--- Исходный текст ---

Мы живём в эпоху антропоцентризма, в которой человек победил природу. Но этот человек сел в уголок на свой трон, прикрылся шторкой и не признаёт всей ответственности, которая за этой победой приходит. И есть сейчас вот эта вся борьба за разнообразие видов. Есть дальневосточный леопард, которого люди пытаются всячески сохранить, или белый носорог. Люди создают фонды поддержки, подкармливают этих животных, создают им резервации и так далее. А есть лобковые вши, которое лишились естественной среды обитания из-за культуры гигиены, но мы не создаём национальные парки лобковых вшей на телах у энтузиастов, потому что этот вид считается неугодным, мы его не сохраняем, и его естественное вымирание нам как бы только на руку.

А есть ли тогда немаргинальные виды животных?

Наверное, тут мы можем говорить о вот этой дикой природе, которая существует где-то далеко и живёт своей собственной жизнью. Но они, наверное, тоже маргинализированы, потому что мы им своеобразные резервации оставляем. Но, мне кажется, гораздо больший фокус надо направлять на вот эту городскую жизнь, потому что она просто ближе. Мы с ней больше взаимодействуем, и мы её больше подавляем.

Можешь назвать несколько самых интересных представителей городской фауны?

--- Выдержки из данных ---

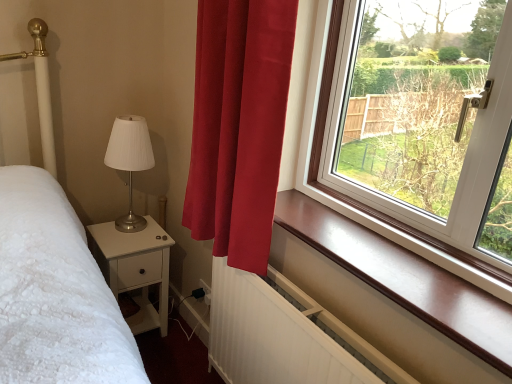
Locate an element on the screen. This screenshot has width=512, height=384. free point below matte silver table lamp at left (from a real-world perspective) is located at coordinates (125, 226).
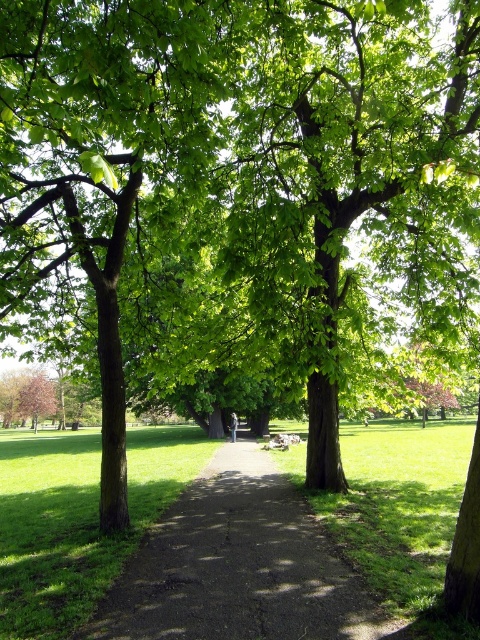
Looking at this image, between dirt path at center and green grass at center, which one appears on the left side from the viewer's perspective?

green grass at center

Does dirt path at center appear over green grass at center?

Indeed, dirt path at center is positioned over green grass at center.

Where is `dirt path at center`? dirt path at center is located at coordinates (239, 566).

Locate an element on the screen. dirt path at center is located at coordinates (239, 566).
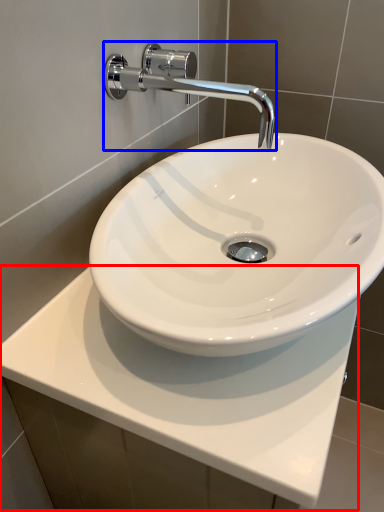
Question: Which point is closer to the camera, counter top (highlighted by a red box) or tap (highlighted by a blue box)?

Choices:
 (A) counter top
 (B) tap

Answer: (A)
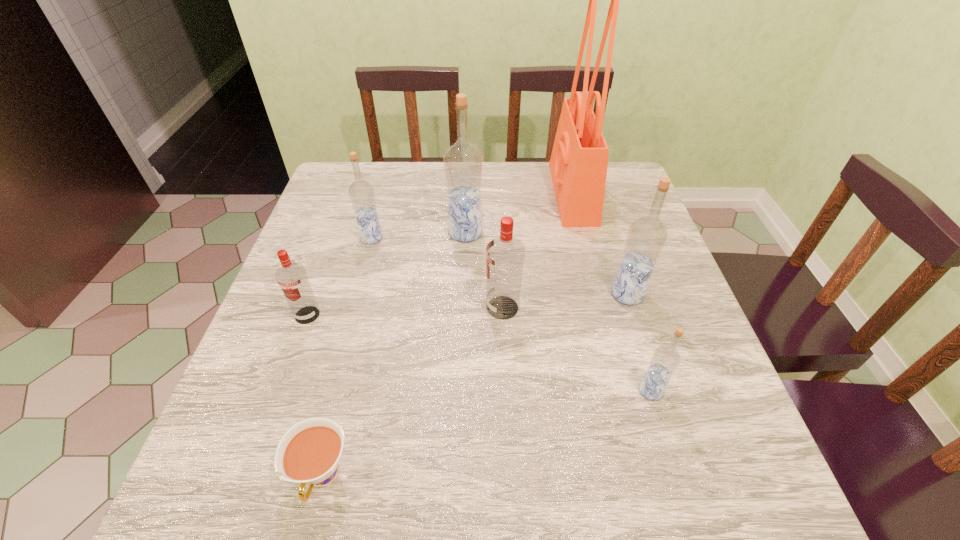
Identify the location of free space that is in between the tallest object and the third vodka from left to right. (519, 213).

Where is `free space between the fifth object from left to right and the third farthest blue vodka`? The image size is (960, 540). free space between the fifth object from left to right and the third farthest blue vodka is located at coordinates (565, 301).

Locate an element on the screen. unoccupied area between the fifth object from right to left and the leftmost vodka is located at coordinates (386, 274).

This screenshot has height=540, width=960. Find the location of `vacant space in between the fifth object from left to right and the tallest object`. vacant space in between the fifth object from left to right and the tallest object is located at coordinates (538, 251).

Locate an element on the screen. The width and height of the screenshot is (960, 540). free spot between the smallest blue vodka and the fifth shortest vodka is located at coordinates (639, 342).

This screenshot has width=960, height=540. I want to click on empty space that is in between the third smallest blue vodka and the second tallest object, so click(546, 264).

Identify which object is the fifth closest to the left red vodka. Please provide its 2D coordinates. Your answer should be formatted as a tuple, i.e. [(x, y)], where the tuple contains the x and y coordinates of a point satisfying the conditions above.

[(579, 160)]

Identify the location of object identified as the second closest to the biggest blue vodka. (505, 254).

In order to click on vodka that is the third closest to the second vodka from left to right in this screenshot , I will do `click(505, 254)`.

Choose which vodka is the nearest neighbor to the tote bag. Please provide its 2D coordinates. Your answer should be formatted as a tuple, i.e. [(x, y)], where the tuple contains the x and y coordinates of a point satisfying the conditions above.

[(646, 238)]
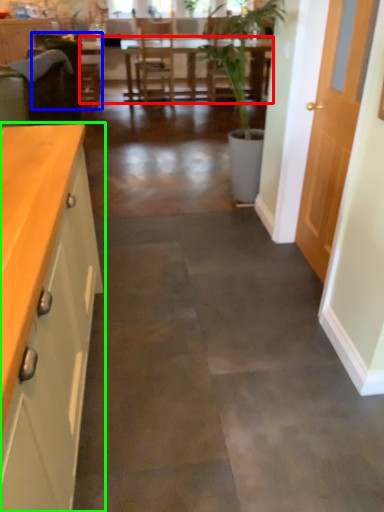
Question: Estimate the real-world distances between objects in this image. Which object is farther from table (highlighted by a red box), armchair (highlighted by a blue box) or cabinetry (highlighted by a green box)?

Choices:
 (A) armchair
 (B) cabinetry

Answer: (B)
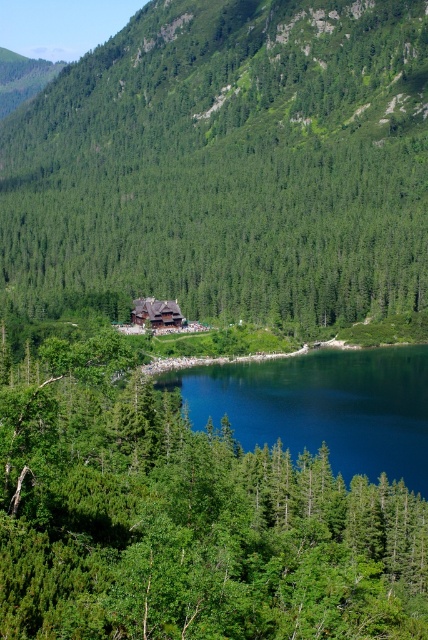
You are standing at the point with coordinates point (181, 323) and want to walk towards the point with coordinates point (262, 422). Which direction should you move relative to your current position?

You should move forward because point (262, 422) is in front of point (181, 323).

Please provide the coordinates of the green leafy tree at center in the image. The scene includes dense clusters of coniferous trees in the foreground and a small rustic building in the middle ground.

The green leafy tree at center is located at coordinates point [184,518].

You are standing in the forest and want to take a photo of both the green leafy tree at center and the deep blue water at center. Which object should you focus on first to ensure both are in clear view?

You should focus on the green leafy tree at center first because it is closer to you than the deep blue water at center, so adjusting focus from near to far will help both be in clear view.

---

> Что нужно сделать:
(a) Ответьте на три вопроса по тексту о маргинальных видах, каждый ответ дайте отдельной строкой с той же пометкой:
(i) Каких двух животных, которых люди пытаются сохранить, называет текст?
(ii) Из-за чего лобковые вши лишились естественной среды обитания?
(iii) Почему, по словам говорящего, больший фокус надо направлять на городскую жизнь?
(b) Продолжите текст о маргинальных видах: напишите ответ собеседника на последний вопрос в нём.

> Ответы к упражнению:
(a)
(i) Дальневосточного леопарда и белого носорога.
(ii) Из-за культуры гигиены.
(iii) Потому что она просто ближе: мы с ней больше взаимодействуем и больше её подавляем.

(b)
Тут сложно выбрать, потому что в каждом городе есть какие-то свои штуки. В Нью-Йорке мне очень нравятся еноты. В Москве это голуби, крысы… ну вот крысы — лично для меня это вообще суперклассная тема. Крыс-то никто почти не любит, это только я хожу их на помойку кормить. А вот Алекс [Алексей Булдаков] очарован кошками, ну и голубями тоже. Вообще тут есть очень интересный момент, связанный с социализацией. Вот есть же люди, которые кошек подкармливают. В основном это пожилые женщины, и если в целом посмотреть на статус этих людей, то они маргиналы. Возникает вопрос, почему они обращаются к животным.

Маргиналы ищут маргиналов?

Ну тут скорее не так. Это больше желание доминировать. Если ты утрачиваешь свой социальный статус, то ты пытаешься его обрести среди других биологических видов. Вот почему люди мучают животных? Возможно, потому что они недостаточно сильны в своих возможностях помучить человека, животное не способно ответить человеку на его же уровне.

Ещё из интересных видов я бы выделила борщевик, такой самый витальный пример. Есть у меня ещё одно любимое растение, называется оно сахалинская рейнутрия (fallopia japonica). Это растение растёт примерно вообще везде. Тут, кстати, тоже есть некое политическое измерение: этот вид происходит из Азии, хотя растёт он везде. Но ты не можешь отделаться от впечатления, что имеешь дело с чем-то азиатским.

Ваша выставка тоже не лишена этого измерения, и там нетрудно заметить некий идеологический подтекст.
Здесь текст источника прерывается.